The language of fiction took a steep slide in the direction of speech, partly as a way to eliminate outworn diction in the spirit of the early modernists, partly because some writers found it more expressive. Barthelme began to look at language itself, sentence, fragments of sentences, as being more interesting in itself than for anything it might mean. He walked around the city, listened to conversations, and read newspapers and magazines with his ear cocked for some strange new idiom, and took it home with him, wrote it down, and placed it, as if surrounded by scare quotes, into some inapposite context, just as Kurt Schwitters had taken torn pieces of paper and pasted them together to make something new. Instead of a picture of something that existed, something that had not existed before. This approach appealed to Barthelme.

His hope was that the friction between the collaged items would generate new meaning. History was against him there; the world was becoming increasingly opaque and uninterpretable, whether or not banal or exhausted language was itself responsible for leaching meaning out of the world.

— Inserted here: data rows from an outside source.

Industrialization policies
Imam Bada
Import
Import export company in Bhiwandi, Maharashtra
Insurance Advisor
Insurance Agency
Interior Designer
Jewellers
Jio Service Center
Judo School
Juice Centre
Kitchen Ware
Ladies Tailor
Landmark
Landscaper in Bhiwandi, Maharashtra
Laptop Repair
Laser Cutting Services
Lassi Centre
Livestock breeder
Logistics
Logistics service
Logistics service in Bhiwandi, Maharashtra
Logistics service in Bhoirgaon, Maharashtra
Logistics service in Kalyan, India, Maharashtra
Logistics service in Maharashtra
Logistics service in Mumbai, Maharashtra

Not only Barthelme, but most serious artists, had to come to grips with the fact that their work was meaningless at the same time that it had achieved status as a thing among other things. It was a promotion in one dimension, since it was no longer secondary to the world, but a demotion in another direction because it was now just one mnore thing. It was a thing added to the world, but without higher status.

Barthelme's example is a hopeful one, for his work suggests that even if many people feel like they've fallen into an appendix of the universe and can't get out, it's not a dead end. Though he is not likely to have imitators, since the result would be inadvertant parody, his methods may be influential for many years to come.